(TEXT UNDER STUDY begins)
1. Patients refusing to eat are not an emergency. That is not to say that they do not need treatment or transfer to a hospital, but it does make a difference with the on scene dynamics. The full continuum of force will be used starting at asking the patient nicely in this instance and moving to more forceful interactions as needed. The presence of a psychiatric illness does not mean that a patient is still not a person. There is no rush and there is no reason to skip to the end and use restraints. We do not mind using restraints when needed. We do mind using restraints when not needed though.

2. If a patient is "violent" then we need to be told that when we get report. A random CNA telling us after we've approached the patient is not the proper way to go.

2.A. That apprehensive look that the ambulance crew has is because of the other patient that is really large and yelling. Not the docile patient you want us to transport.

3. If you are a CNA that just advised a crew that their patient is "violent," the proper action is not to immediately walk away. Little details like that need to have more communicated.

4. If you are the CNA in 3 and return to see the patient still not on the gurney, the proper response is NOT to man handle the patient onto the gurney without even saying another word to the ambulance crew. Patient take downs should be coordinated.
(TEXT UNDER STUDY ends)
(INFORMATION PROVIDED begins)
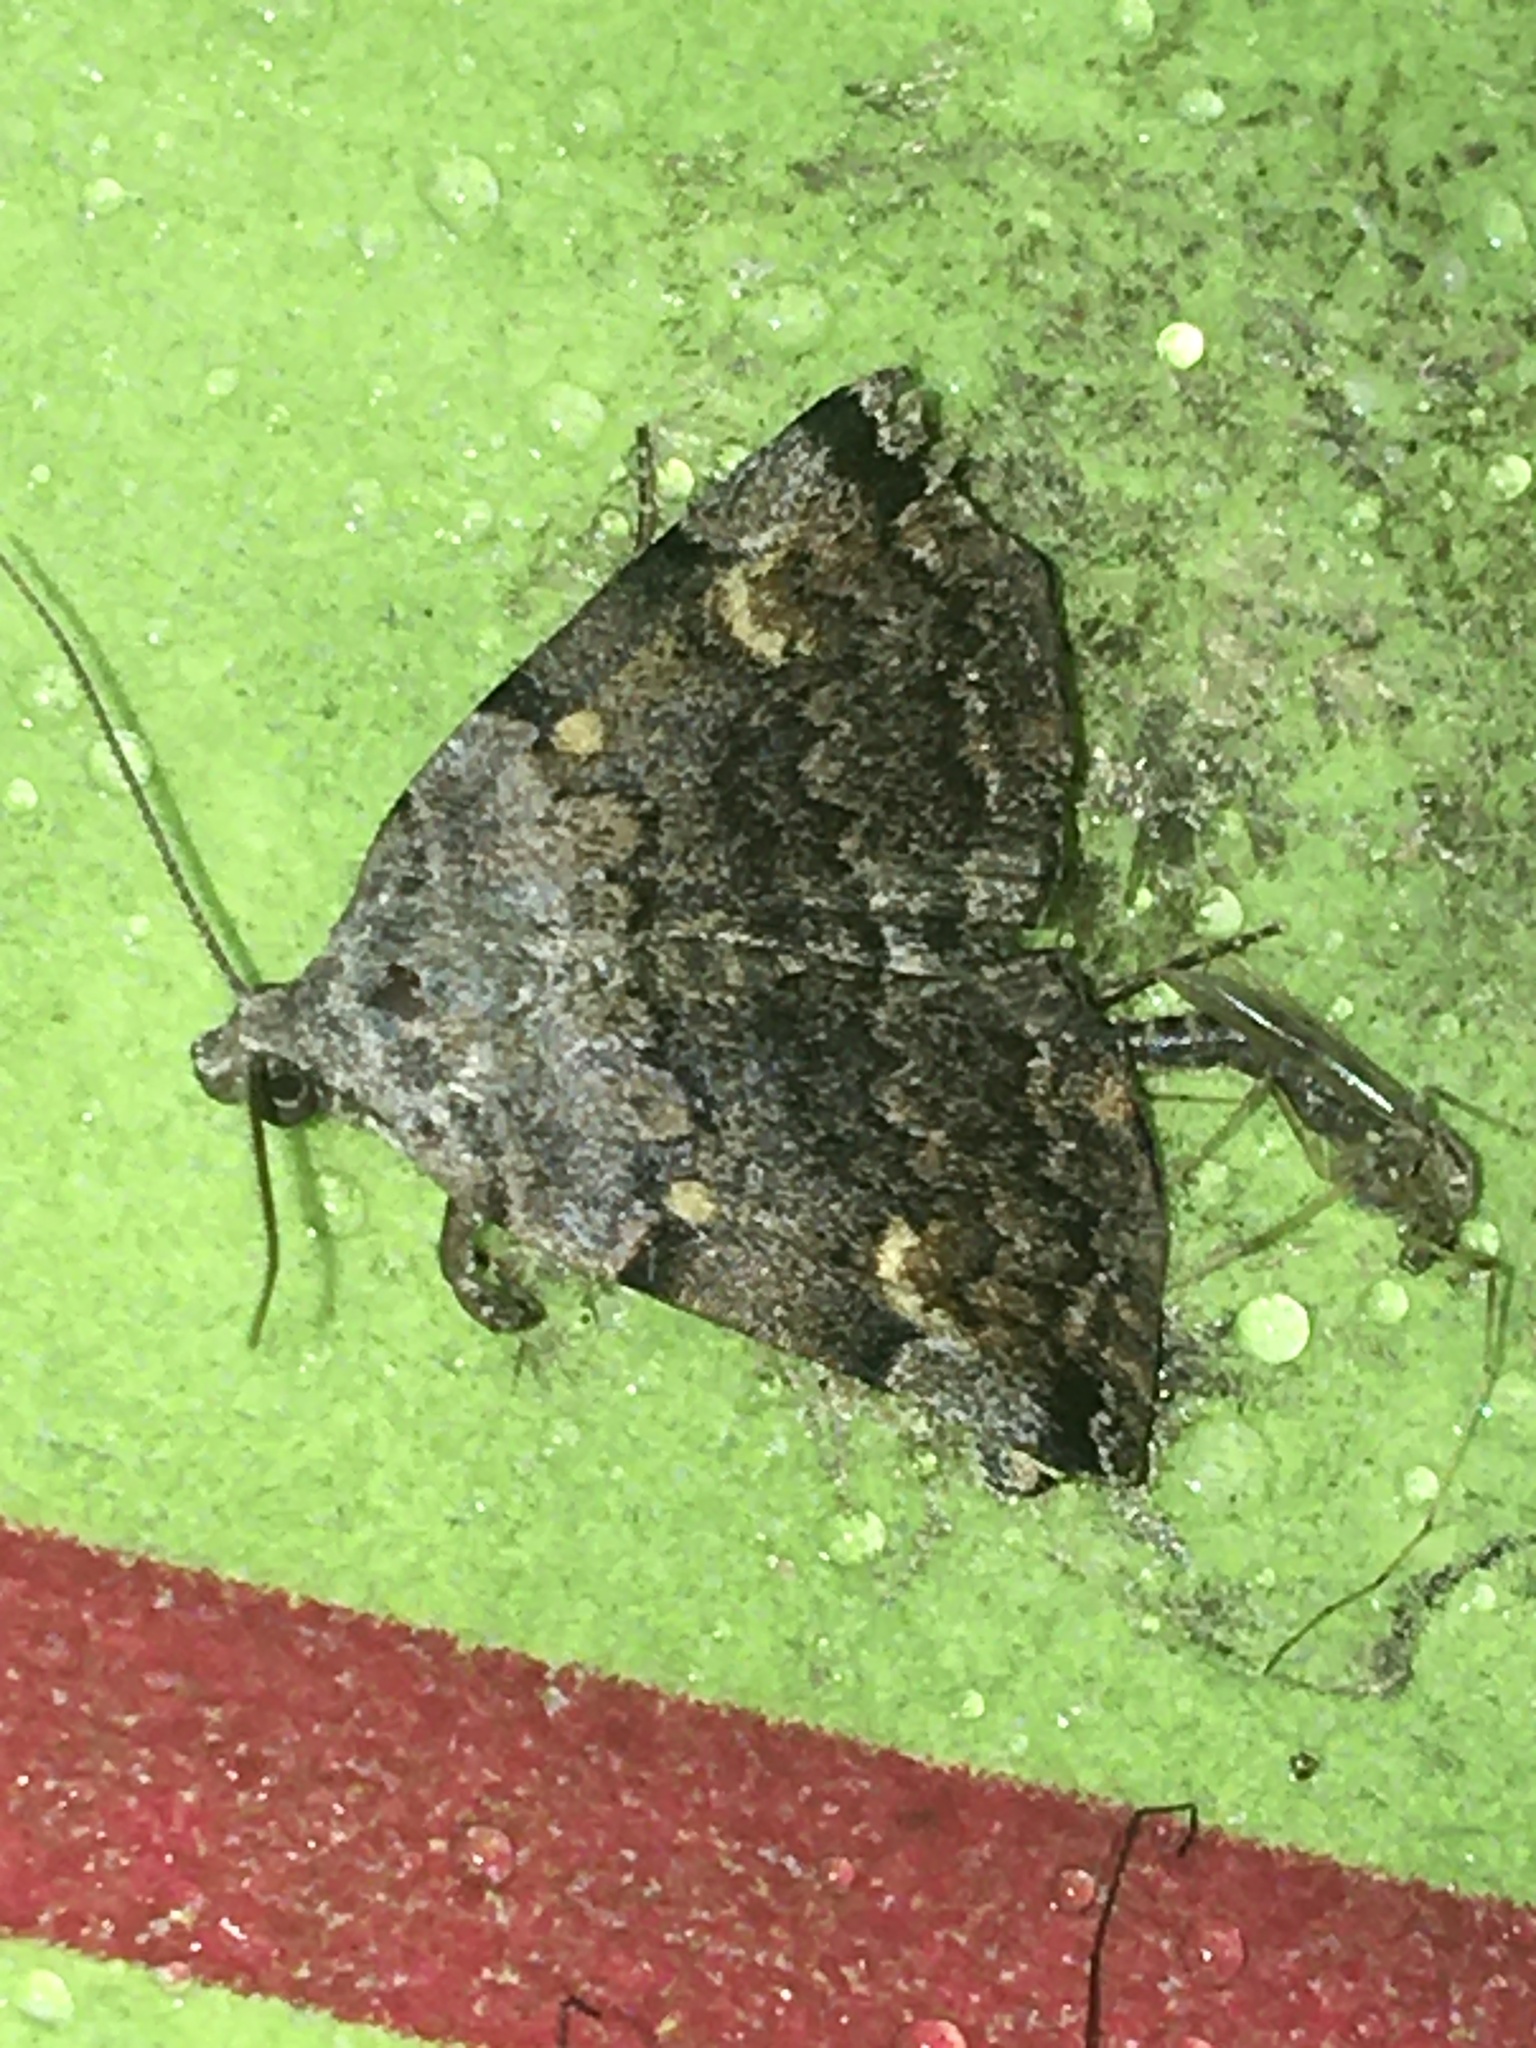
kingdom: Animalia
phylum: Arthropoda
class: Insecta
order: Lepidoptera
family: Erebidae
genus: Idia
(INFORMATION PROVIDED ends)
■ ACTIVITY LIST ■
- a) From the list on patient transport, reproduce word for word the passage that opens with the words containing "2. If a patient" and closes with "should be coordinated.".
- b) In the list on patient transport, when does the ambulance crew need to be told that a patient is "violent"?

■ RESULTS FOR EACH TASK ■
- a)
2. If a patient is "violent" then we need to be told that when we get report. A random CNA telling us after we've approached the patient is not the proper way to go.

2.A. That apprehensive look that the ambulance crew has is because of the other patient that is really large and yelling. Not the docile patient you want us to transport.

3. If you are a CNA that just advised a crew that their patient is "violent," the proper action is not to immediately walk away. Little details like that need to have more communicated.

4. If you are the CNA in 3 and return to see the patient still not on the gurney, the proper response is NOT to man handle the patient onto the gurney without even saying another word to the ambulance crew. Patient take downs should be coordinated.

- b) When they get report.